Потом Палаззоли говорит родителям, что в следующий раз хочет видеть только их двоих. И снова предостерегает синьору Сантини: "Не забывайте про план Родольфо – поставить вас на колени. Чтобы превратить вас в нежную мамочку, ему требуется роль сумасшедшего. Это пиррова победа. Но пока дела таковы. До свидания".

Семья Сантини прошла, таким образом, первый этап терапии, которую Палаззоли опробовала уже более чем на сотне семей за последние семь лет. Дальше она даст семье инвариантное предписание, т. е. не подлежащий варьированию ряд особых указаний, применяемых ею в соответствии с разработанной программой при лечении случаев шизофрении и анорексии. Инвариантное предписание в числе прочего требует от родителей на время исчезать, не предупредив детей или кого-то из родственников. Эти таинственные отлучки вначале ограничиваются несколькими часами, а затем продолжаются весь уик-энд. Был случай, когда Палаззоли с командой "предписали" родителям исчезнуть на целое лето. Тут перед нами метод, используя который психотерапевт может, говоря словами Линн Хоффман, главного толкователя психотерапии Палаззоли, "резать по каждому семейному треугольнику, насколько он считает это нужным".

Палаззоли сообщает, что с семьями происходит невероятное, если они добросовестно выполняют весь ряд предписаний.

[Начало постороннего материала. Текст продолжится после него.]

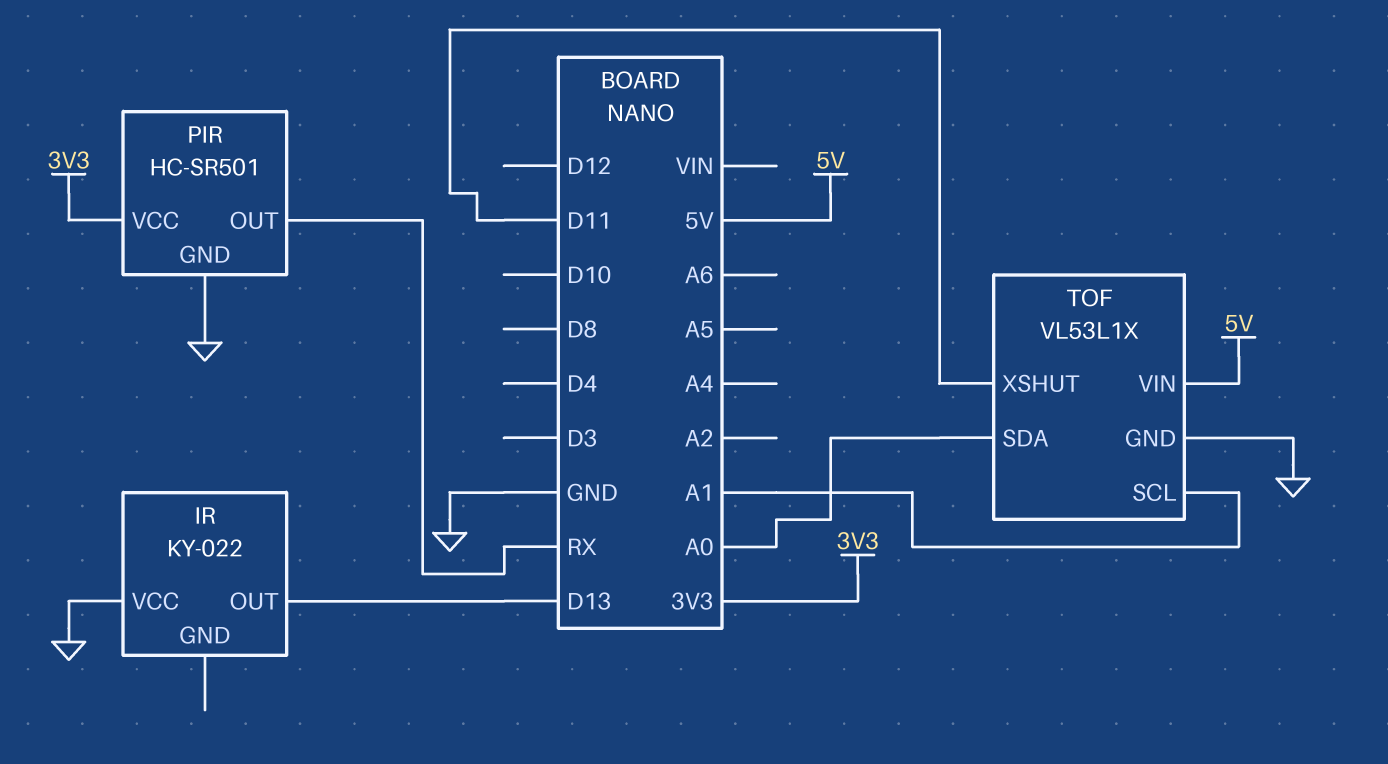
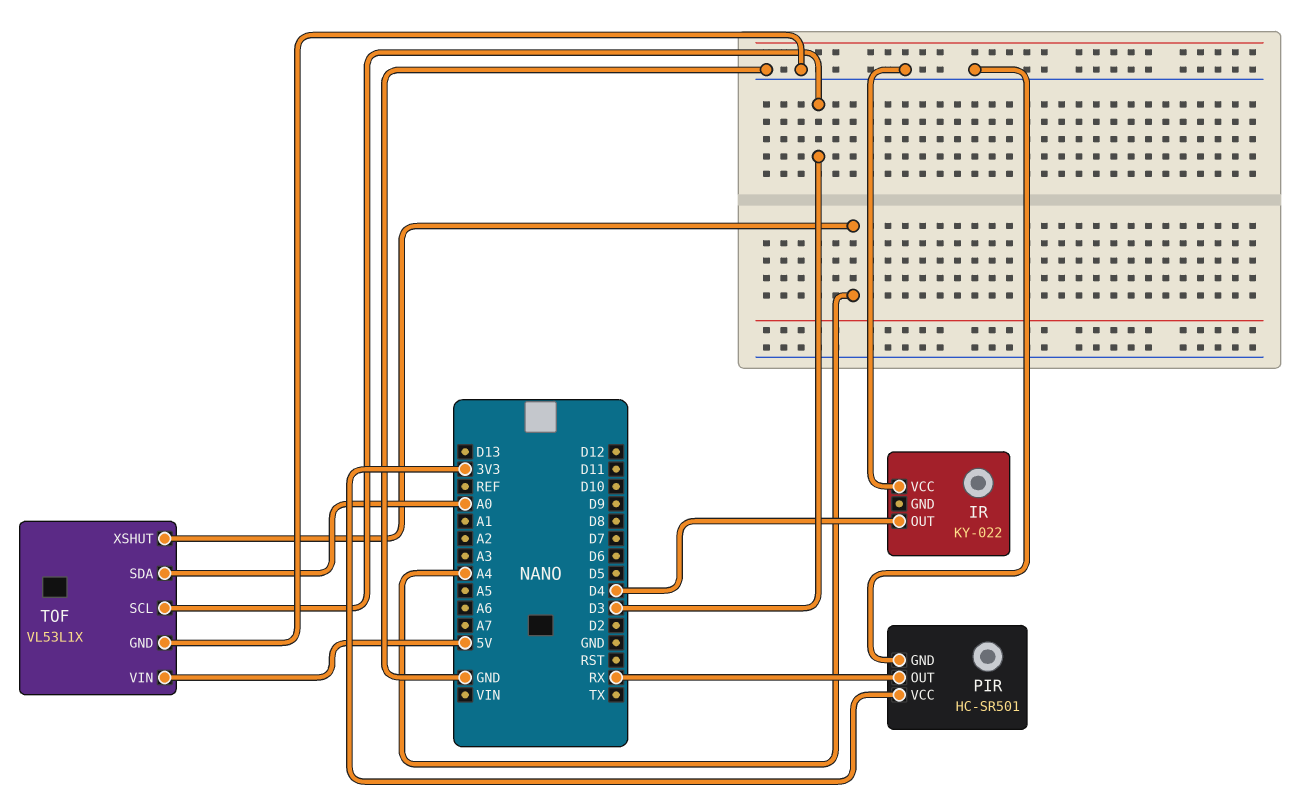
IR pin OUT: D13 -> D4
TOF pin SCL: A1 -> D3
TOF pin XSHUT: D11 -> A4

Она утверждает, что с помощью этого приема неизменно добивается "полного излечения" шизофрении и анорексии. В своем центре она теперь много времени посвящает сбору данных, чтобы подкрепить свое утверждение статистикой.

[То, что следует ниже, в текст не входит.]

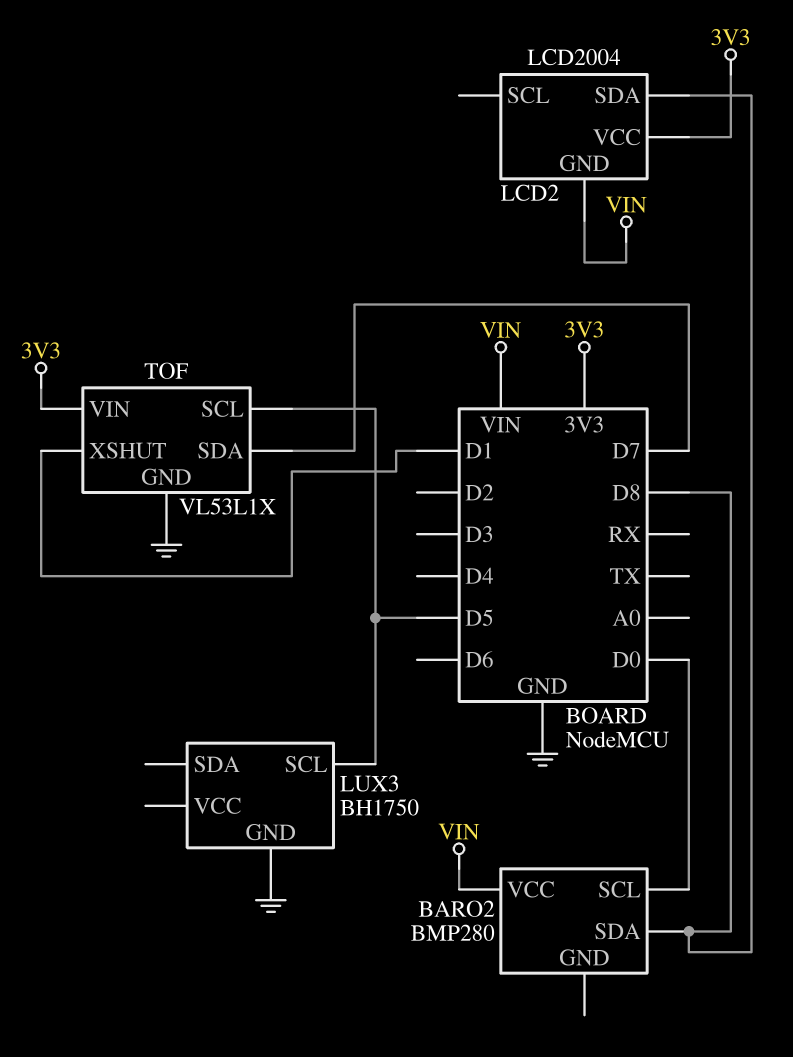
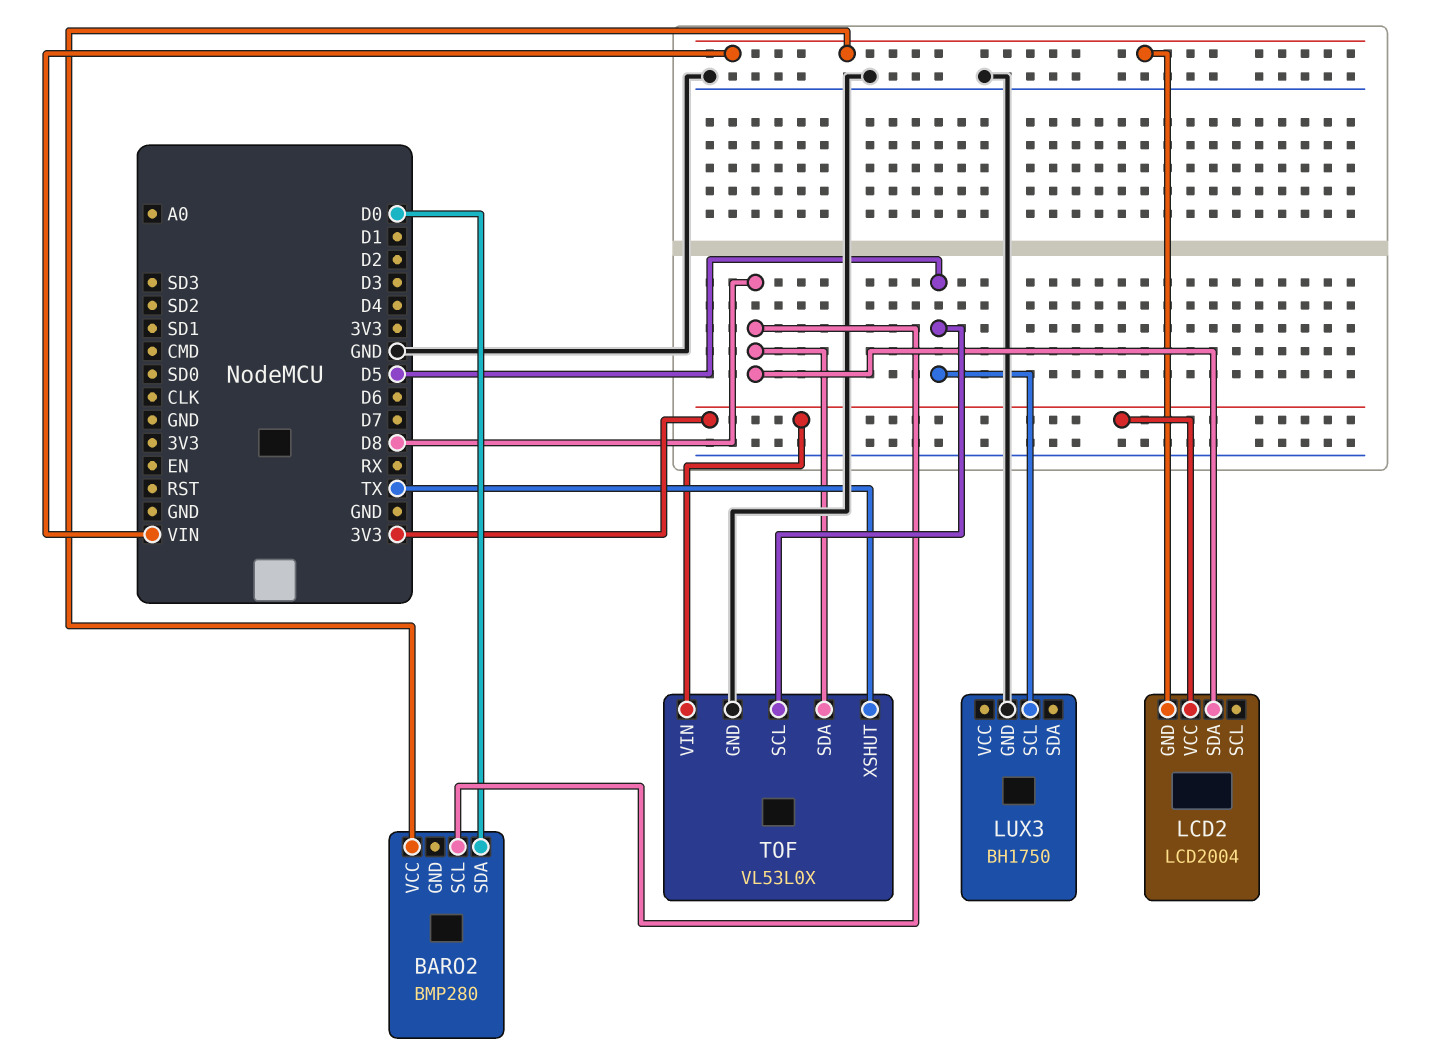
BARO2 pin SCL: D0 -> D8
BARO2 pin SDA: D8 -> D0
TOF: VL53L1X -> VL53L0X
TOF pin SDA: D7 -> D8
TOF pin XSHUT: D1 -> TX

Но как применять инвариантное предписание – это для всех остается неясным. Пока лишь горстка психотерапевтов отважилась побывать в Милане и наблюдать за тем, как Палаззоли с командой действуют, вооружившись новым методом. Никогда не проявлявшая интереса к тонкостям педагогики, Палаззоли не заботится о том, чтобы обучать своей психотерапии. Все известное о методе инвариантного предписания по крохам собиралось из редких публикаций Палаззоли. И тем не менее ее новейшая практика вызвала бурную дискуссию и даже резкую критику, в особенности – после выступления Палаззоли в 1985 г. на конференции Американской ассоциации психотерапевтов в помощь браку и семье.

В своем выступлении Палаззоли описывала результаты лечения девятнадцати семей, проводившегося ею с применением инвариантного предписания. В десяти случаях, когда семьи точно следовали предписанному, наблюдалось полное снятие симптомов у пациентов с шизофренией и анорексией. Палаззоли заключала: "Терапевтическое воздействие метода инвариантного предписания – с учетом того, что предписания выполняются, – теперь несомненно доказано".

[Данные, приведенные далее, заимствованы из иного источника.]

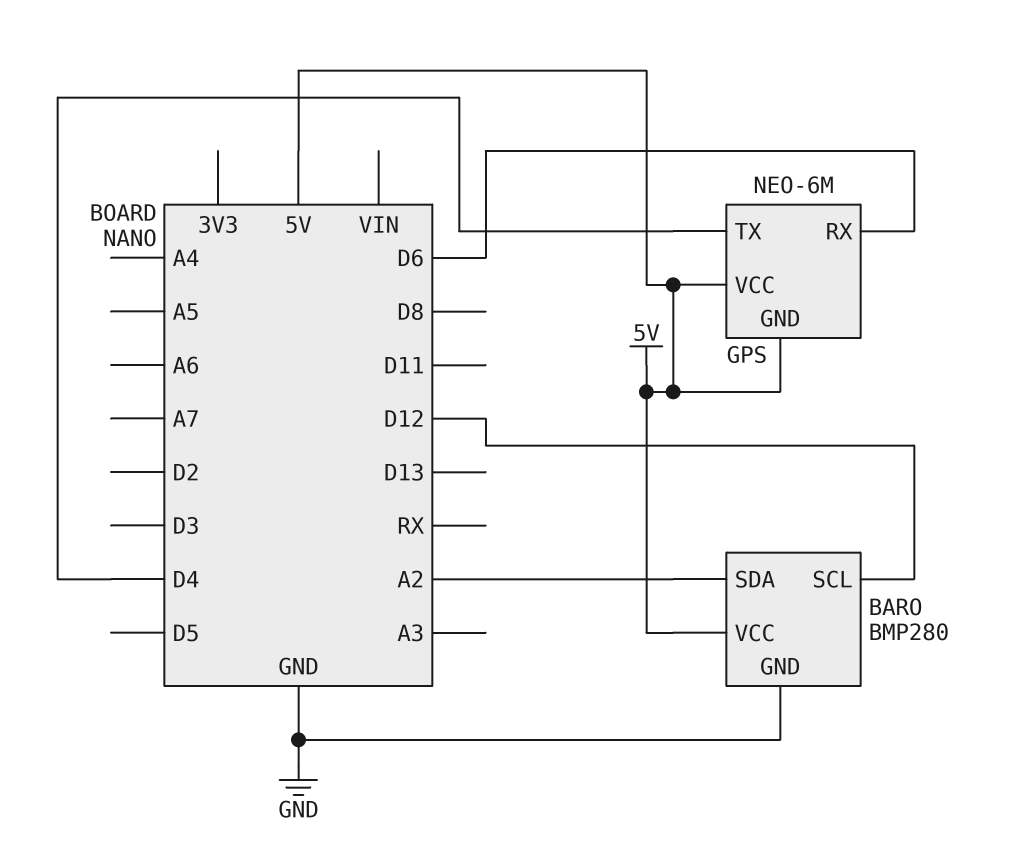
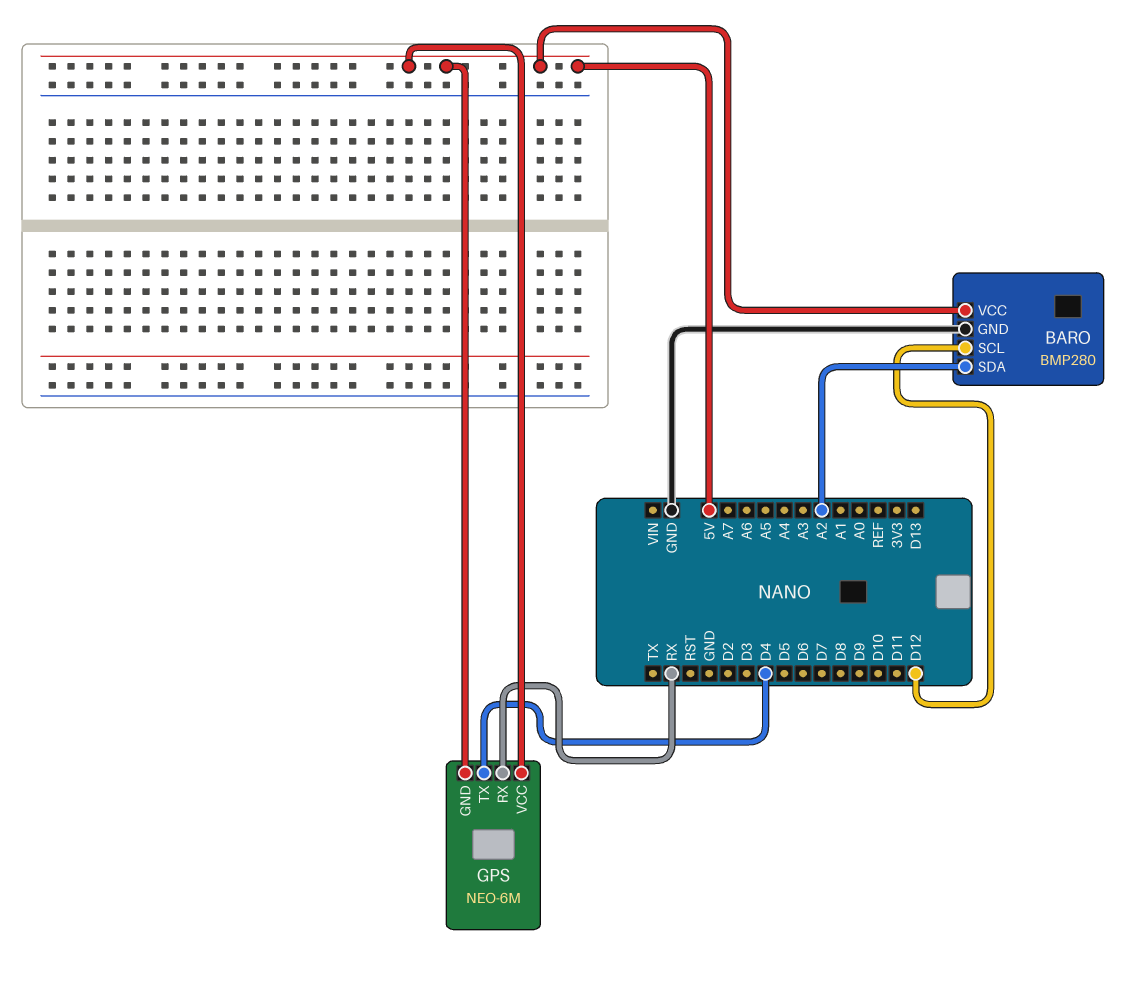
GPS pin RX: D6 -> RX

Она также подробно разъясняла, что ее команда имеет в виду под "грязной игрой": "Игра, по нашему мнению, грязная, если "актеры" прибегают к недостойным приемам – к искусной хитрости, наглой лжи, безжалостной мести, предательству, манипуляциям, обольщению, двусмысленным обещаниям и измене, выдаваемой за верность... Наша гипотеза такова, что патологические поведенческие реакции пациента напрямую связаны с "грязной игрой" в семье. И мы неоднократно имели возможность подтвердить эту гипотезу практикой".

Некоторых из аудитории ужаснул упор Палаззоли на "грязные игры", за ним увидели совершенно неуважительный и чреватый разрушительным воздействием взгляд на отношения в семье. "Идея с "грязной игрой" порождена крайне негативной оценкой мотивов, которые двигают людьми, – сказал один из участников конференции. – Она давит, за ней стремление обвинить и осудить. Мне не кажется, что психотерапевту поможет в работе такой исходный взгляд: сейчас я вас поймаю с поличным..."

Другие скептически встретили сообщение Палаззоли о впечатляющих результатах ее терапии, усмотрев в нем тягу к преувеличениям, критикуя за бездоказательность утверждений. Резко ответила на опубликованный доклад Палаззоли Кэрол Андерсон, исследовательница проблемы шизофрении: "Что... дают утверждения, подобные сделанным (в докладе Палаззоли. – Р.С.) – о поражающих воображение результатах лечения по новому методу, если отсутствуют доказательства? Бездоказательные утверждения – это очень плохая услуга психотерапевтам и семьям, которые могут отнести на свой личный счет неудачу, если они не добьются тех же удивительных результатов. Не будет ли только больше проблем от того, что нам внушают ожидания и надежды, никак не связанные с реальностью?"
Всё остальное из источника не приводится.